Where’s it on?  BBC2, Sunday, 00:20

A Hard Day’s Night (1964)

Back at the time of Beatlemania, it was cinéma-vérité rather than digital that was the cutting-edge flavour of the era. Given the gig of making a movie with the Beatles to capitalise on their skyrocketing popularity, British-based American director Richard Lester created his own thunderclap pop-art moment, taking inspiration from silent comedy, Goon Show silliness and the formal free-and-easiness of the French New Wave to film the Fab Four playing themselves on a frenzied trip to London. The Beatles’ movies would sink through various levels of insufferability via Help! (1965) and their animated jaunt Yellow Submarine (1968), but there’s a lightning-in-a-bottle quality about A Hard Day’s Night that’s still electrifying. Lester’s decision to shoot quickly and cheaply, in black and white and with the vérité immediacy of hand-held cameras, got him right into the eye of the storm, and the results provided a model for just about every pop movie made ever since.

The Searchers (1956)

Where’s it on?  BBC2, Sunday, 16:05

The Searchers (1956)

This most famous film from legendary Hollywood director John Ford has had its reputation dragged through the mud a bit of late, its study of racist mentality mistaken for racism itself.
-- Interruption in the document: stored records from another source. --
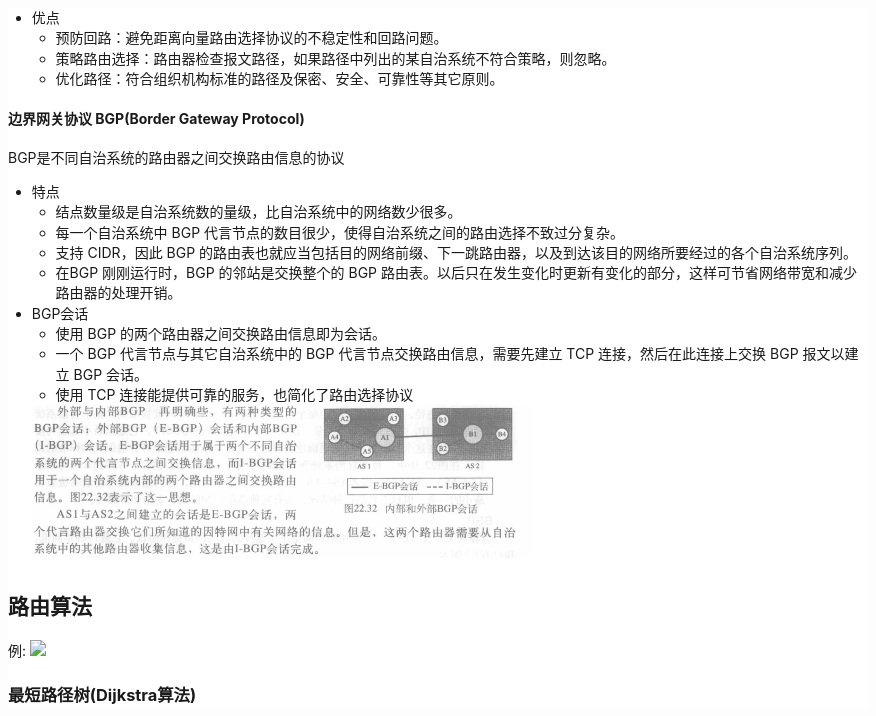 
* 优点
    * 预防回路：避免距离向量路由选择协议的不稳定性和回路问题。
    * 策略路由选择：路由器检查报文路径，如果路径中列出的某自治系统不符合策略，则忽略。
    * 优化路径：符合组织机构标准的路径及保密、安全、可靠性等其它原则。

#### 边界网关协议 BGP(Border Gateway Protocol)
BGP是不同自治系统的路由器之间交换路由信息的协议
* 特点
    * 结点数量级是自治系统数的量级，比自治系统中的网络数少很多。
    * 每一个自治系统中 BGP 代言节点的数目很少，使得自治系统之间的路由选择不致过分复杂。
    * 支持 CIDR，因此 BGP 的路由表也就应当包括目的网络前缀、下一跳路由器，以及到达该目的网络所要经过的各个自治系统序列。
    * 在BGP 刚刚运行时，BGP 的邻站是交换整个的 BGP 路由表。以后只在发生变化时更新有变化的部分，这样可节省网络带宽和减少路由器的处理开销。
* BGP会话
    * 使用 BGP 的两个路由器之间交换路由信息即为会话。
    * 一个 BGP 代言节点与其它自治系统中的 BGP 代言节点交换路由信息，需要先建立 TCP 连接，然后在此连接上交换 BGP 报文以建立 BGP 会话。
    * 使用 TCP 连接能提供可靠的服务，也简化了路由选择协议
    <img src="./pics/22/3.3BGP.png" width="500">

## 路由算法
例:
<img src="./pics/22/3.9例.png" width="500"/>

### 最短路径树(Dijkstra算法)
Unhelpfully, Ford made a film with ambiguity and nuance baked into it, and that’s partly why viewers have kept returning to it for so many years. The 1950s saw a darkening in the themes of many westerns, and none darker came along than The Searchers, a film that tested to breaking point its audience’s hero-worshipping of John Wayne. Wayne plays Ethan Edwards, an outsider newly returned from fighting in the civil war, who becomes derangedly intent on revenge after Comanche attack the home of his brother’s family and carry off his young niece. The Searchers was beloved of the Movie Brats, its basic plotline inspiring Taxi Driver (1976) and its burning homestead scenes lifted for Star Wars (1977). Few have come close, however, to the mythic resonance of that closing shot: Edwards framed in the doorway, left out in the desert as family life goes on without him.